The LLC Sub-Network Access Protocol
Just to make things more interesting, the 802.2 LLC protocol can also be used to carry the original Ethernet type identifiers. In other words, when you send a frame on a non-Ethernet LAN technology that does not provide a type field in its frame, there’s a way to use the LLC fields to provide a type identifier. The rationale for this approach comes from the fact that the LLC fields are not large. Given that limitation, the IEEE didn’t want to use up the limited number of bits in the LLC fields to provide identifiers for the older high-level protocol types. Instead, a method was created to preserve the existing set of high-level protocol type identifiers, and to reuse them in the IEEE LLC system.

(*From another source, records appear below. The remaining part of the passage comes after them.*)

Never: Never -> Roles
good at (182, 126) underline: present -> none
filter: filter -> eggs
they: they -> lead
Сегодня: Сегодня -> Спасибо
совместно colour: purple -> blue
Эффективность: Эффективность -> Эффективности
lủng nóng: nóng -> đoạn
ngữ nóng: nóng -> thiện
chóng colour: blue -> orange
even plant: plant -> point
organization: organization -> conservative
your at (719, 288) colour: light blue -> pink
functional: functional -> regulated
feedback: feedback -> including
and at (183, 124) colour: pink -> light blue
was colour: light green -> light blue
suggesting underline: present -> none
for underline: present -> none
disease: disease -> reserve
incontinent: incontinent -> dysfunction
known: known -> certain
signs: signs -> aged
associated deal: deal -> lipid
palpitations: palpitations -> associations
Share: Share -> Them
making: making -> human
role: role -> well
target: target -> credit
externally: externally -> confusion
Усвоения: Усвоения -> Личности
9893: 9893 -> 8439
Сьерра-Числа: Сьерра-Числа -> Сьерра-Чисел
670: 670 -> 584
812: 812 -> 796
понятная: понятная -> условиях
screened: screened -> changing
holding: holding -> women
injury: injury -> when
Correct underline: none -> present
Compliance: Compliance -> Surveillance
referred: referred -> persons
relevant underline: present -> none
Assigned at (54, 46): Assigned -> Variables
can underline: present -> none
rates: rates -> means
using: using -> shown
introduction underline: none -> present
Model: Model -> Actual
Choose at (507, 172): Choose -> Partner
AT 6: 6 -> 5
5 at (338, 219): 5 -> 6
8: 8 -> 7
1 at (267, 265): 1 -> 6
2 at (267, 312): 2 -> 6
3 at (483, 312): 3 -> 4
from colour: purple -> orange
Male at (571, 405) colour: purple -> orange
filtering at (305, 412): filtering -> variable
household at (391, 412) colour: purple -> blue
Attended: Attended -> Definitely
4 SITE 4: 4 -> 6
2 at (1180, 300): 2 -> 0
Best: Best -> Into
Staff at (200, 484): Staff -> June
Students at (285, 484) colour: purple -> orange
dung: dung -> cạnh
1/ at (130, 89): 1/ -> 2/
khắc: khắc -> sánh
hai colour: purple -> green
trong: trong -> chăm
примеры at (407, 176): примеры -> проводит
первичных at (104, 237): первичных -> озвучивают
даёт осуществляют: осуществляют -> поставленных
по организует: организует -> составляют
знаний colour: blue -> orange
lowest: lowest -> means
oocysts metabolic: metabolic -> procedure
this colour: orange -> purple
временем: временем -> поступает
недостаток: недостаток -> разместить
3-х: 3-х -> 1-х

This approach, known as LLC Sub-Network Access Protocol (SNAP) encapsulation, provides yet another set of bytes in the data field of the frame. The contents of the LLC fields of the frame are used to identify another set of bits in the data field, organized according to the SNAP specification, and the SNAP fields are used to carry the older protocol type identifiers. The standard for the use of SNAP encapsulation via IP is documented in RFC 1042. (RFCs can be found at http://tools.ietf.org; for more information, see Appendix A.)
If you’re writing network protocol software, then SNAP encapsulation is a handy way to continue using the same high-level protocol type identifiers when sending frames over other LAN systems. In the Ethernet system itself, of course, TCP/IP protocol software simply uses the type field, and you don’t need to concern yourself with any of this. However, you will probably encounter SNAP encapsulation if you deal with multiple LAN systems at this level of detail.
As a network user, you don’t need to lose sleep over which frame format your computers may be using. The choice of frame format is built into your networking software, and there’s nothing you need to do about it.
 IEEE Std 802.3-2012, paragraph 3.2.7, Note 1, p. 56.